Zhang Peiheng, Gao Ying, Wu Honghua, Zhang Jian, Zhang Junqing
Department of Endocrinology, Peking University First Hospital, Beijing 100034, China.
Beijing Da Xue Xue Bao Yi Xue Ban. 2024 Oct 18;56(5):923-927. doi: 10.19723/j.issn.1671-167X.2024.05.027.
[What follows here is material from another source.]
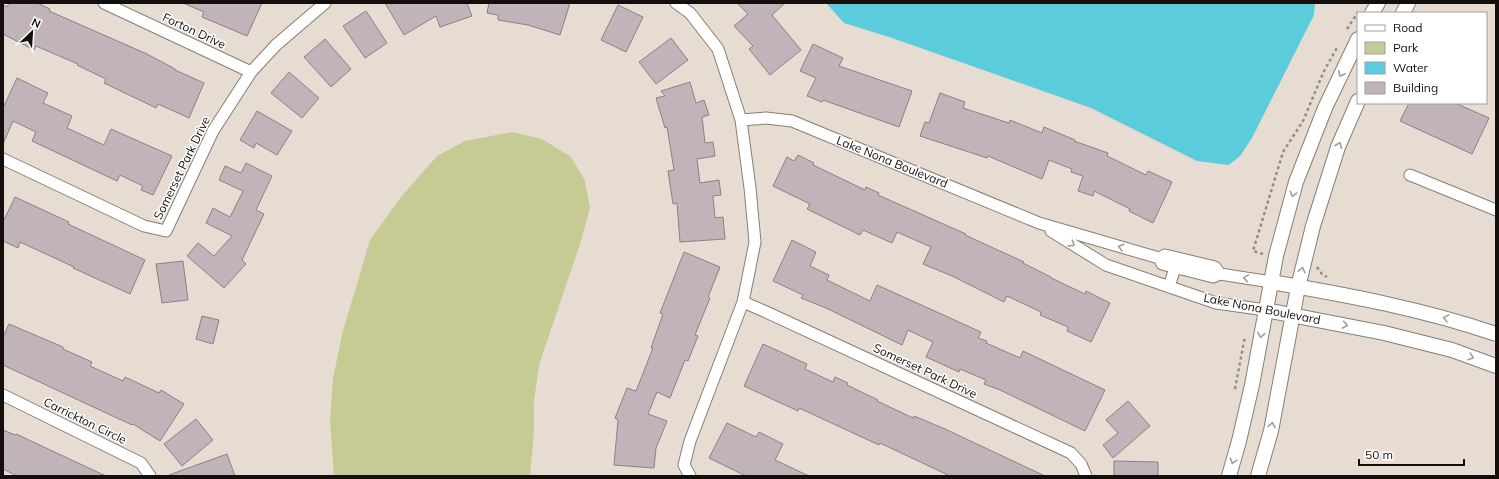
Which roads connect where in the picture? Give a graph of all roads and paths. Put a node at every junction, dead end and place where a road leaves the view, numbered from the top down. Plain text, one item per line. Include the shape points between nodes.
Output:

The objective was to report a relatively rare case of fulminant type 1 diabetes (FT1DM) complicated with acute pancreatitis (AP), to summarize the characteristics as well as experience of diagnosis and treatment, and to explore its pathogenesis. Clinical data of a case of FT1DM complicated with AP in the Department of Endocrinology of our hospital were analyzed retrospectively. A 66-year-old male presented with acute fever and abdominal pain, accompanying with the significantly elevated pancreatic enzymes, and his abdominal CT scan showed exudation around the pancreas. The clinical manifestations mentioned above were consistent with the diagnosis of AP. Five days after onset, the patient developed clinical symptoms, such as obvious thirst, polyuria, polyasthenia and fatigue. Meanwhile, his plasma glucose increased significantly and the diabetic ketoacidosis (DKA) occurred. The patient's fasting and postprandial 2 hours C peptide decreased significantly (all 0.02 μg/L), glycated hemoglobin level was not high (6%), and his islet-related autoantibodies were undetectable. Thus, the patient could be diagnosed with FT1DM. After the treatment of fasting, fluid replacement, anti-infection, somatostatin, anticoagulation and intravenous insulin sequential subcutaneous insulin pump, the patient gained the alleviation of pancreatitis, restoration of oral intake, and relatively stable blood glucose levels. Summarizing the characte-ristics of this case and reviewing the literature, FT1DM complicated with AP was relatively rare in FT1DM. Its common characteristics were described below: (1) Most cases started with AP and the blood glucose elevated within 1 week, or some cases had the simultaneously onset of AP and FT1DM. (2) The clinical course of AP was short and relieved no more than 1 week; Pancreatic imaging could completely return to normal within 1 to 4 weeks after onset. (3) The etiology of AP most was idiopathic; The elevation of pancreatic enzyme level was slight and the recovery was rapidly compared with AP of other etiologies. FT1DM could be complicated with AP, which was different from the physiological manifestations of pancreatic disease in general FT1DM patients. Virus infection mignt be the common cause of AP and FT1DM, and AP might be the early clinical manifestation of some FT1DM. The FT1DM patients developed with abdominal pain was easy to be missed, misdiagnosed and delayed, which should receive more attention in clinic.
目的是报告1例相对罕见的暴发性1型糖尿病(FT1DM)合并急性胰腺炎(AP)的病例,总结其诊断和治疗特点及经验,并探讨其发病机制。回顾性分析我院内分泌科1例FT1DM合并AP患者的临床资料。1例66岁男性患者,以急性发热和腹痛起病,伴有胰酶显著升高,腹部CT扫描显示胰腺周围渗出。上述临床表现符合AP诊断。发病5天后,患者出现明显口渴、多尿、多食、乏力等临床症状。同时,血糖显著升高,发生糖尿病酮症酸中毒(DKA)。患者空腹及餐后2小时C肽显著降低(均为0.02μg/L),糖化血红蛋白水平不高(6%),胰岛相关自身抗体检测不到。因此,该患者可诊断为FT1DM。经过禁食、补液、抗感染、生长抑素、抗凝及静脉胰岛素序贯皮下胰岛素泵治疗后,患者胰腺炎缓解,恢复经口进食,血糖水平相对稳定。总结该病例特点并复习文献,FT1DM合并AP在FT1DM中相对少见。其共同特点如下:(1)多数病例以AP起病,血糖在1周内升高,部分病例AP与FT1DM同时起病。(2)AP临床病程短,不超过1周缓解;发病后1至4周胰腺影像学可完全恢复正常。(3)AP病因多为特发性;与其他病因的AP相比,胰酶水平升高轻微且恢复快。FT1DM可合并AP,这与一般FT1DM患者胰腺疾病的临床表现不同。病毒感染可能是AP和FT1DM的共同病因,AP可能是部分FT1DM的早期临床表现。以腹痛为表现的FT1DM患者易被漏诊、误诊及延误,临床应予以更多关注。